Altemeyer spent the 1970s and 1980s developing measurement tools that addressed these criticisms. His RWA scale balanced positively and negatively worded items, demonstrated strong reliability and validity across dozens of studies, and focused on observable attitudes rather than inferred unconscious dynamics. This empirical rigour established authoritarianism research as a legitimate scientific field rather than a politically motivated critique of conservatism.
The publication of "The Authoritarians" in 2006 came at an interesting historical moment—after the authoritarian responses to 9/11 but before the populist surge of the 2010s. Altemeyer made the book freely available online, believing that understanding authoritarianism was too important to be locked behind paywalls. When authoritarian movements gained power globally in the late 2010s, the book experienced a second life, downloaded millions of times by people seeking to understand what was happening to their countries. Its analysis of loyalty spirals, compartmentalised thinking, and the deadly cocktail of dominating leaders and submissive followers proved unexpectedly prescient.
Further Reading
Adorno, T.W., Frenkel-Brunswik, E., Levinson, D.J., & Sanford, R.N. (1950). The Authoritarian Personality. Harper & Brothers. The foundational work that Altemeyer built upon and improved.
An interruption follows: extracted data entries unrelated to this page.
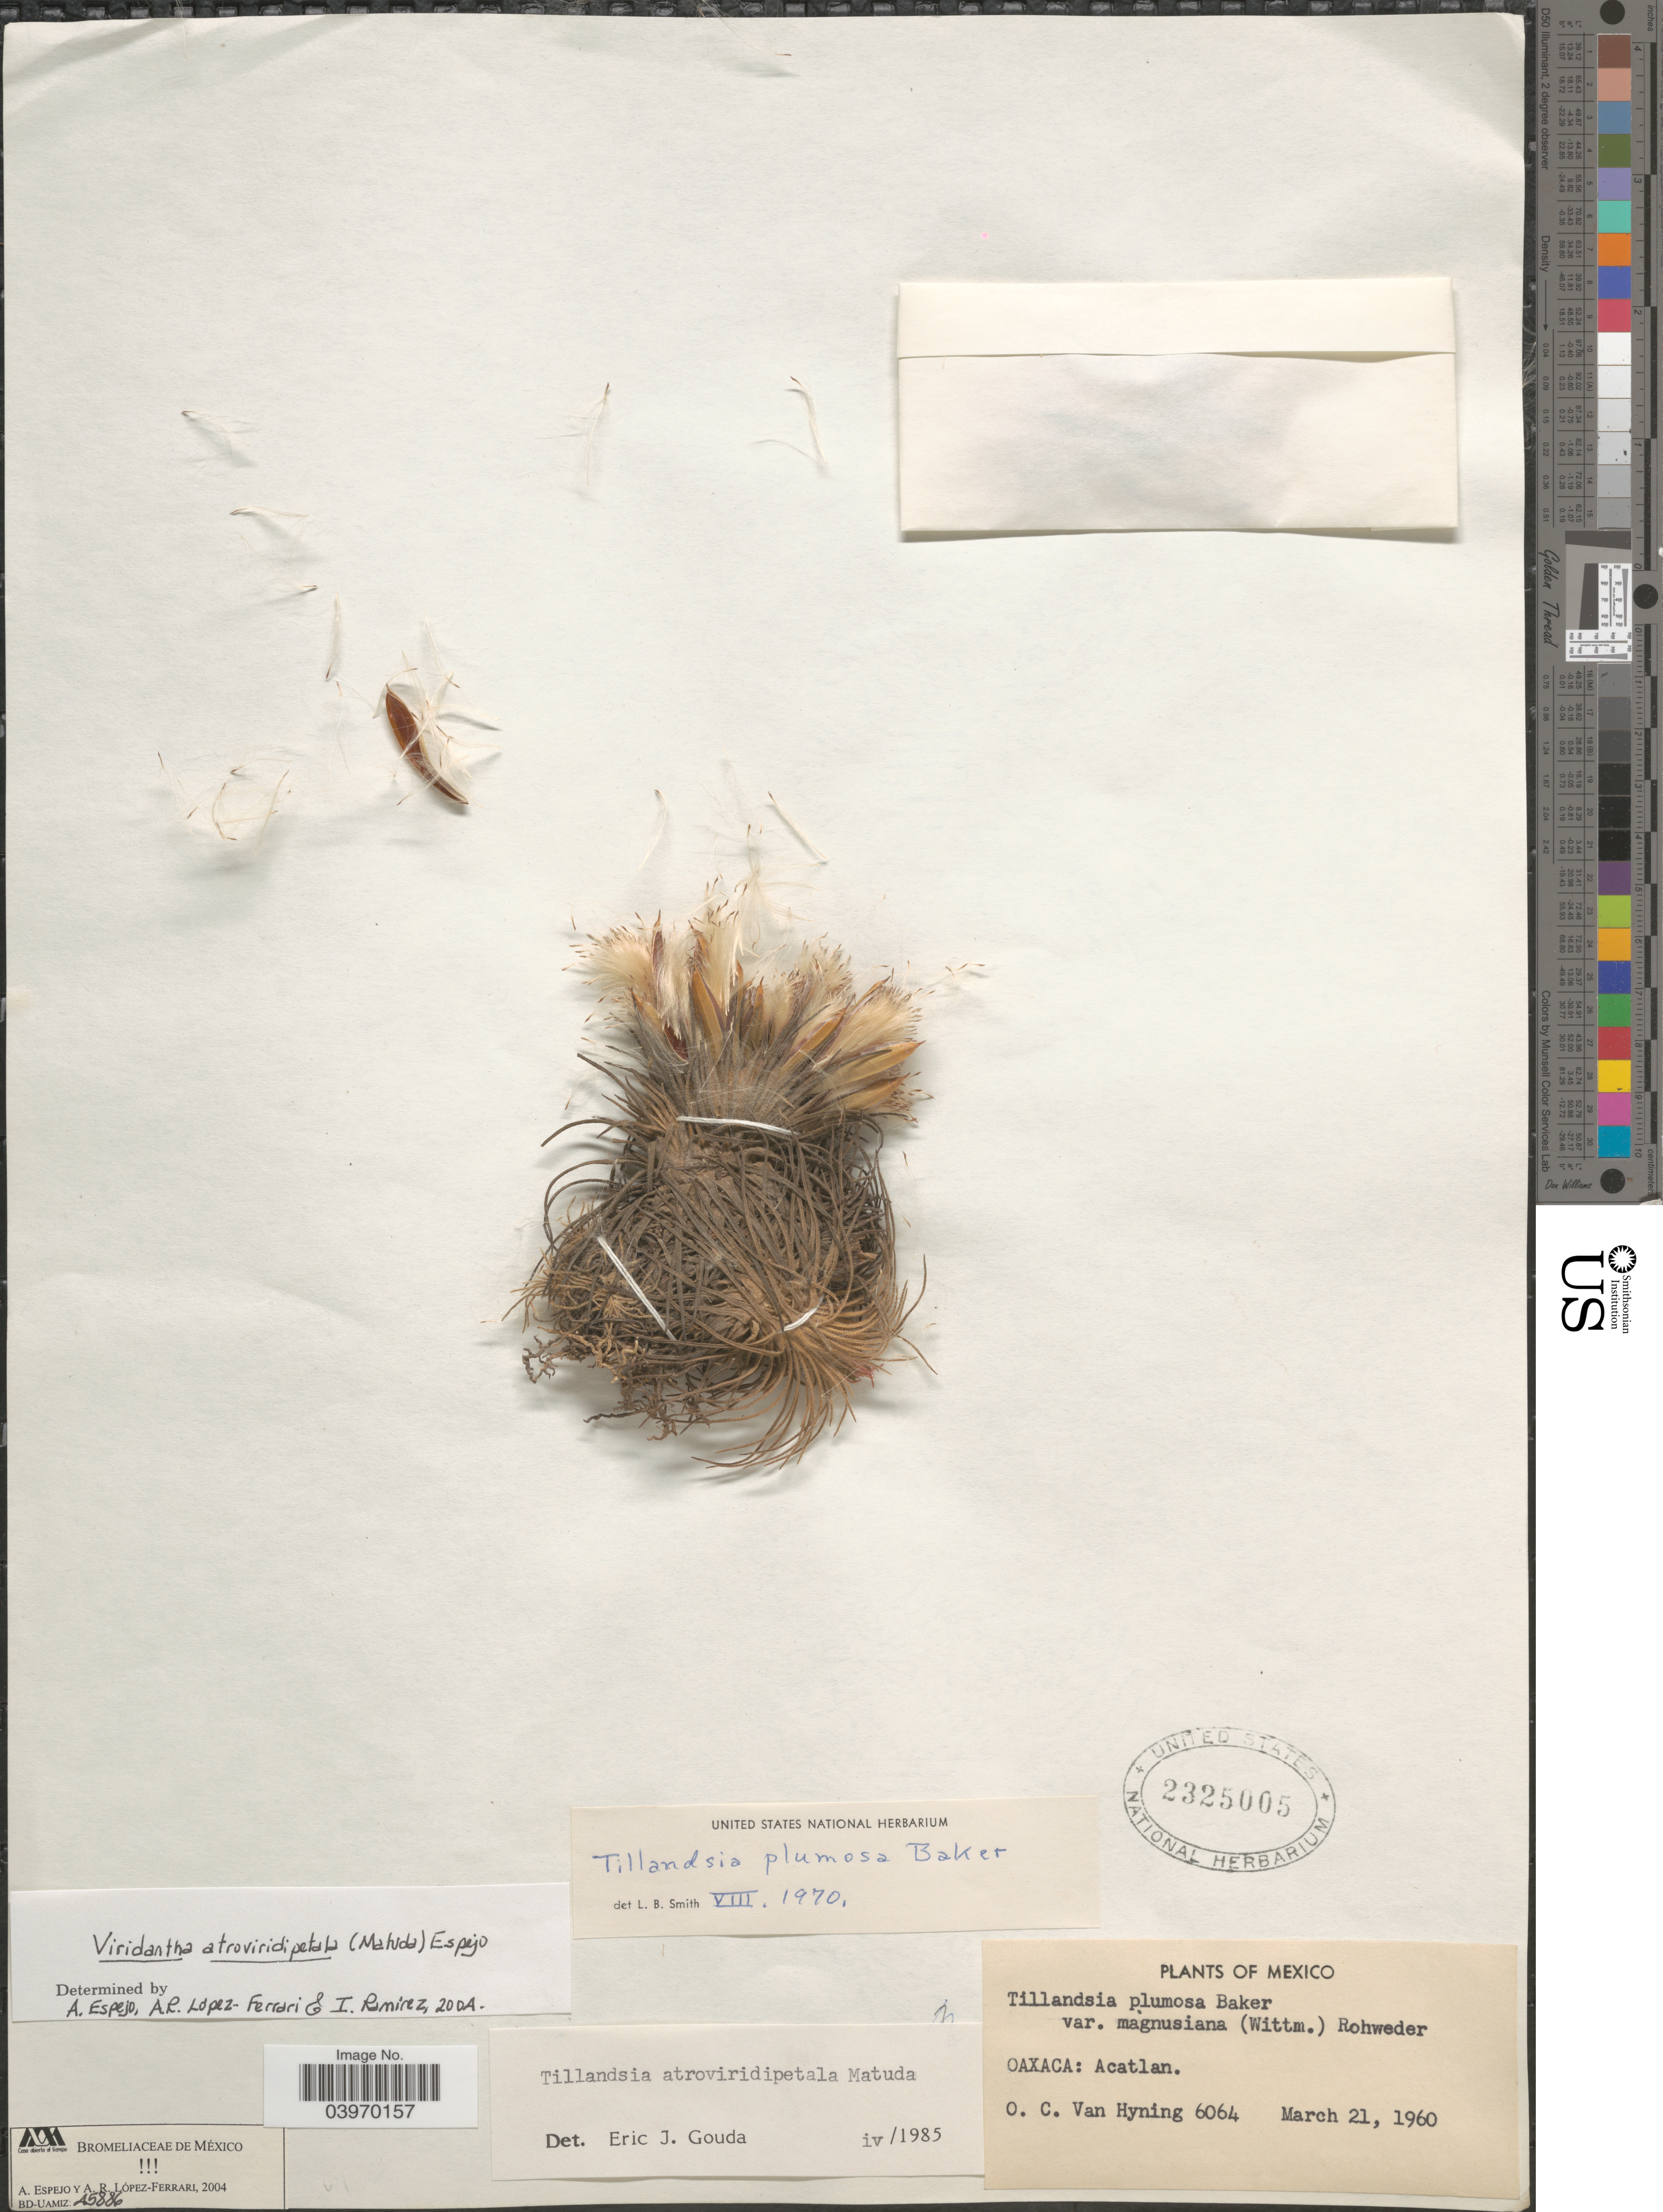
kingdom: Plantae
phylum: Tracheophyta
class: Liliopsida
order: Poales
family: Bromeliaceae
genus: Tillandsia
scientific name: Tillandsia plumosa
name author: Baker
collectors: O. Van Hyning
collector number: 6064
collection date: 1960-03-21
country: Mexico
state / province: Oaxaca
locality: Acatlan.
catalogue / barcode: US 2325005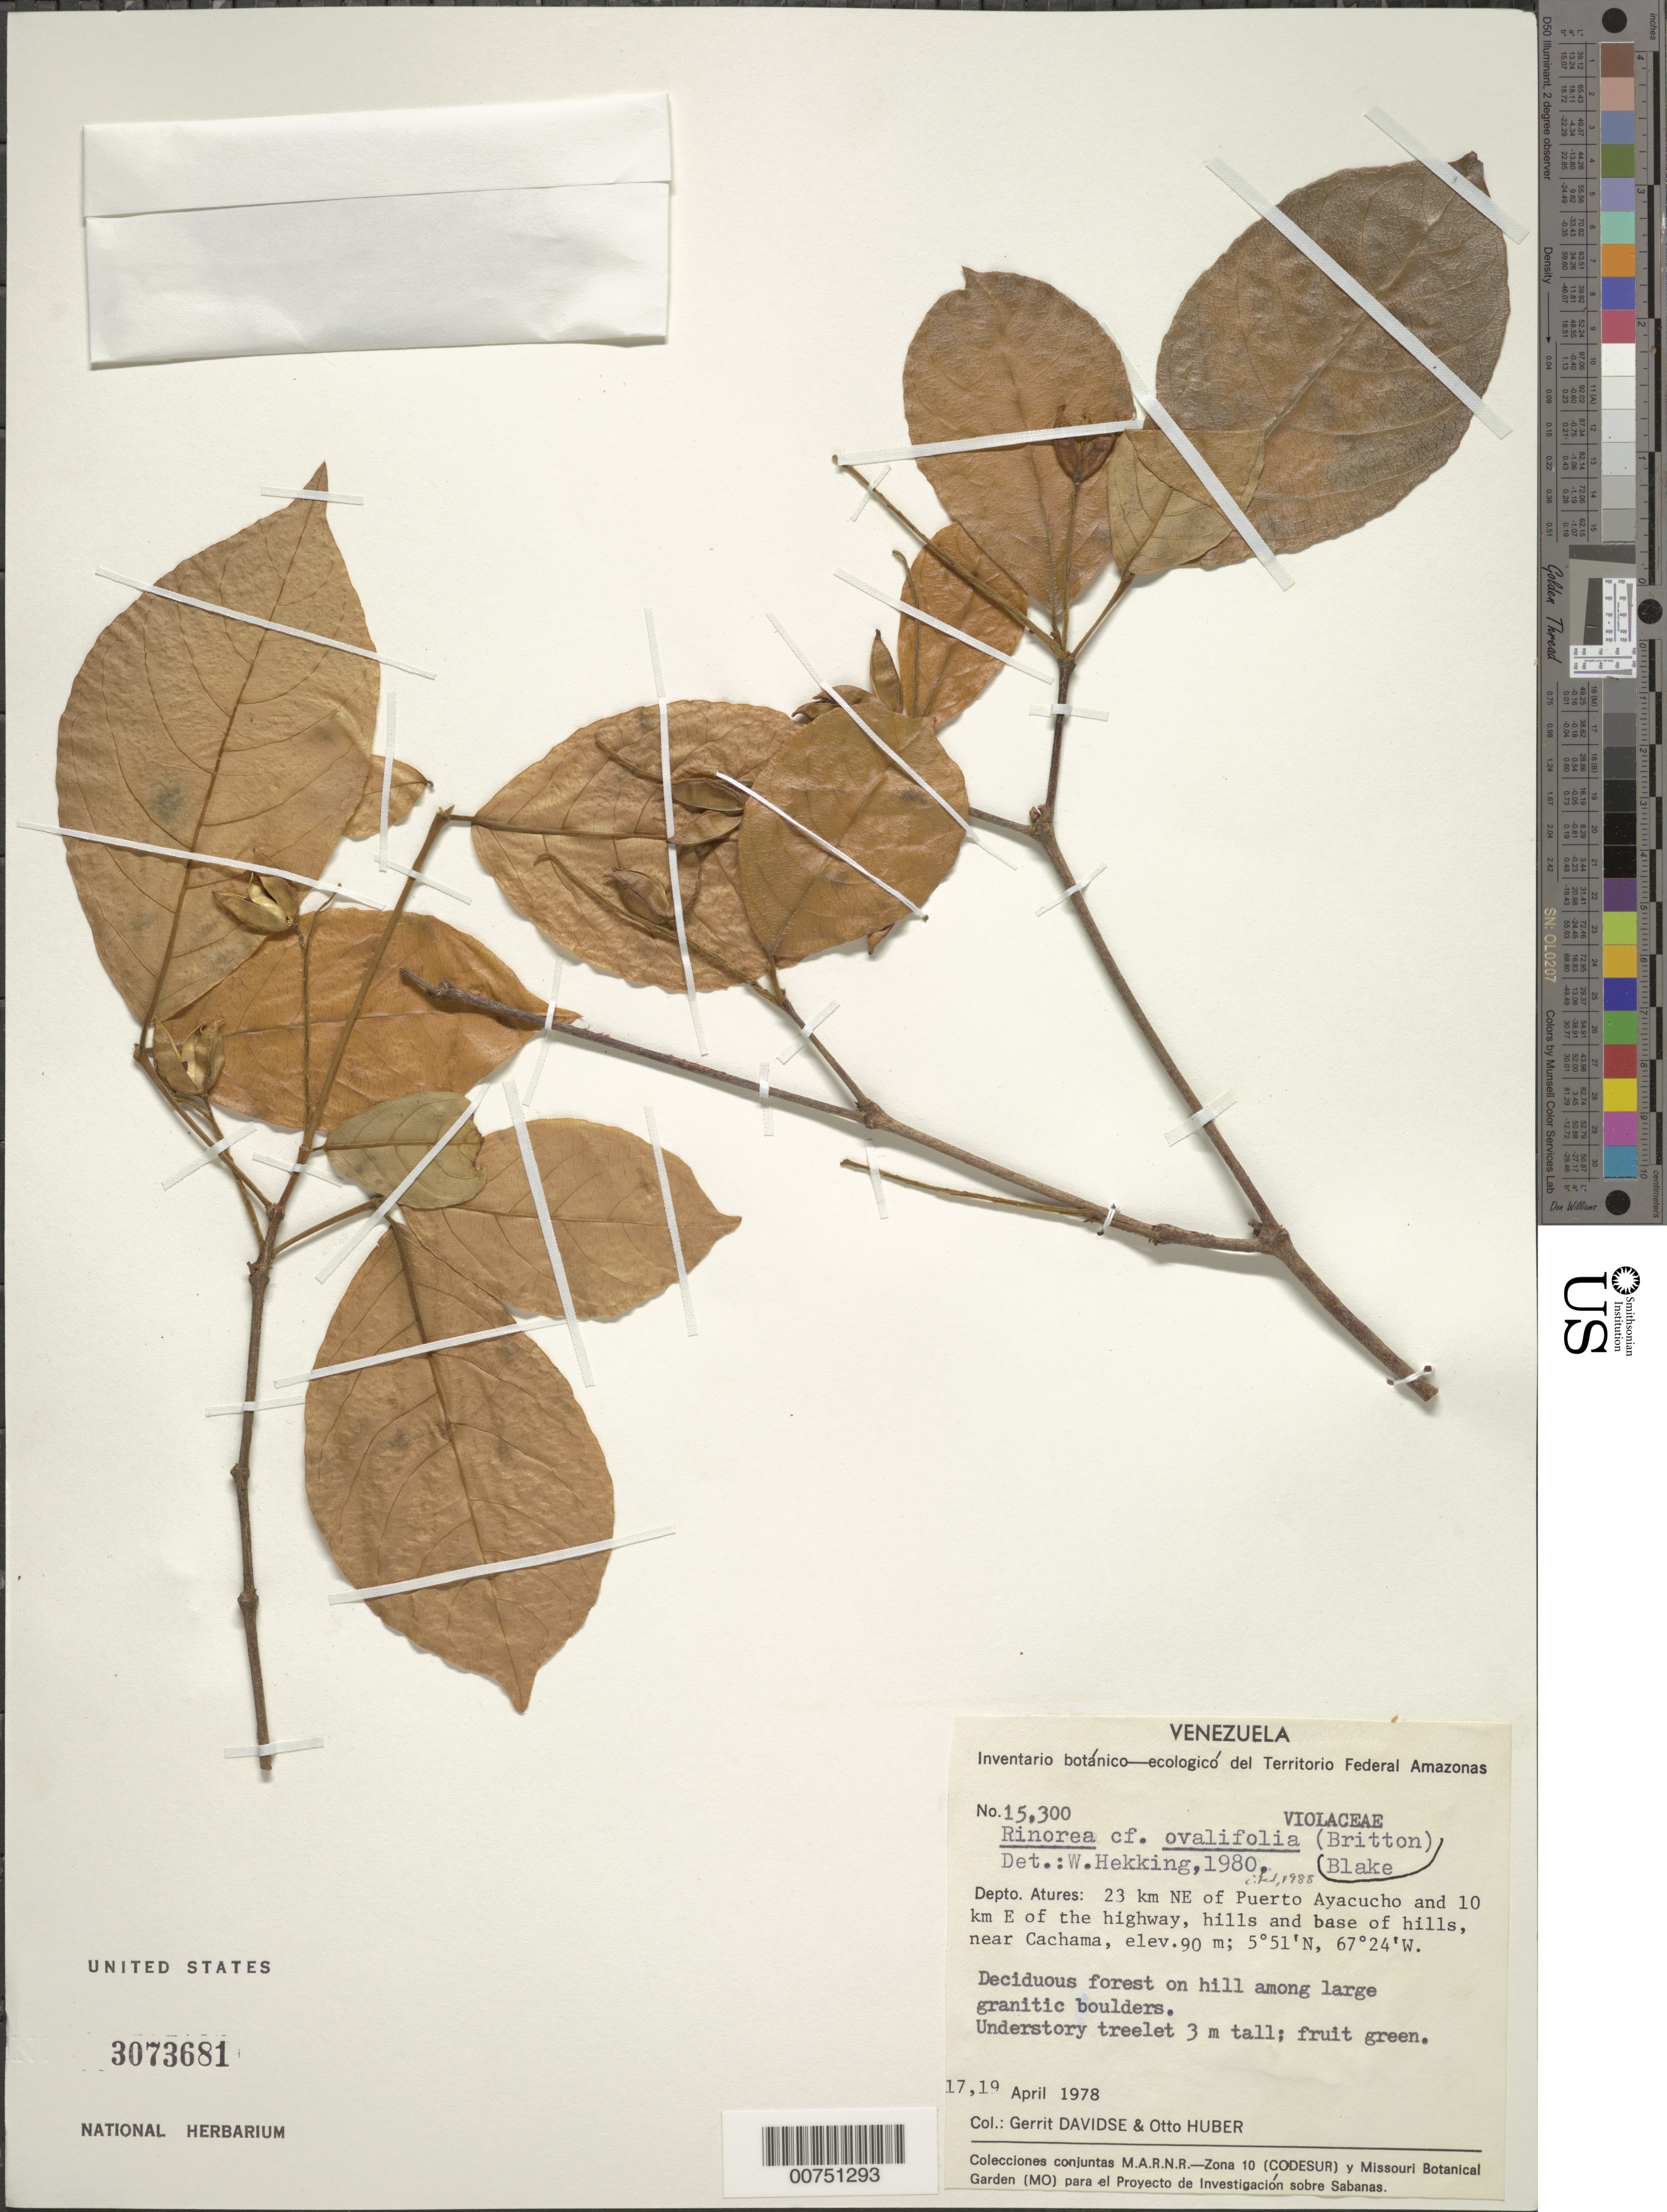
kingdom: Plantae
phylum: Tracheophyta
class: Magnoliopsida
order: Malpighiales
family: Violaceae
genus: Rinorea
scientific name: Rinorea ovalifolia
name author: (Britton) S.F. Blake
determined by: Hekking, W. H. A.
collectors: G. Davidse & O. Huber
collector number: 15300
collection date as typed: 17-Apr-78 and 19-Apr-78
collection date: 1978-04-17,1978-04-19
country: Venezuela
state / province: Amazonas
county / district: Atures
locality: Puerto Ayacucho, 23 km NE of, 10 km E of highway to El Burro, near Cachama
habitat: Deciduous forest on hill among large granitic boulders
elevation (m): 90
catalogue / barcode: US 3073681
Duckitt, J., & Sibley, C.G. (2017). The dual process motivational model of ideology and prejudice. In C.G. Sibley & F.K. Barlow (Eds.), The Cambridge Handbook of the Psychology of Prejudice. The contemporary integration of RWA and SDO research.
Stanley, J. (2018). How Fascism Works: The Politics of Us and Them. Random House. Contemporary application of authoritarian psychology to modern political movements.
Stenner, K. (2005). The Authoritarian Dynamic. Cambridge University Press. An alternative theoretical framework emphasising threat activation of authoritarian predispositions.
Haidt, J. (2012). The Righteous Mind: Why Good People Are Divided by Politics and Religion. Vintage Books. Broader moral psychology context for understanding political division.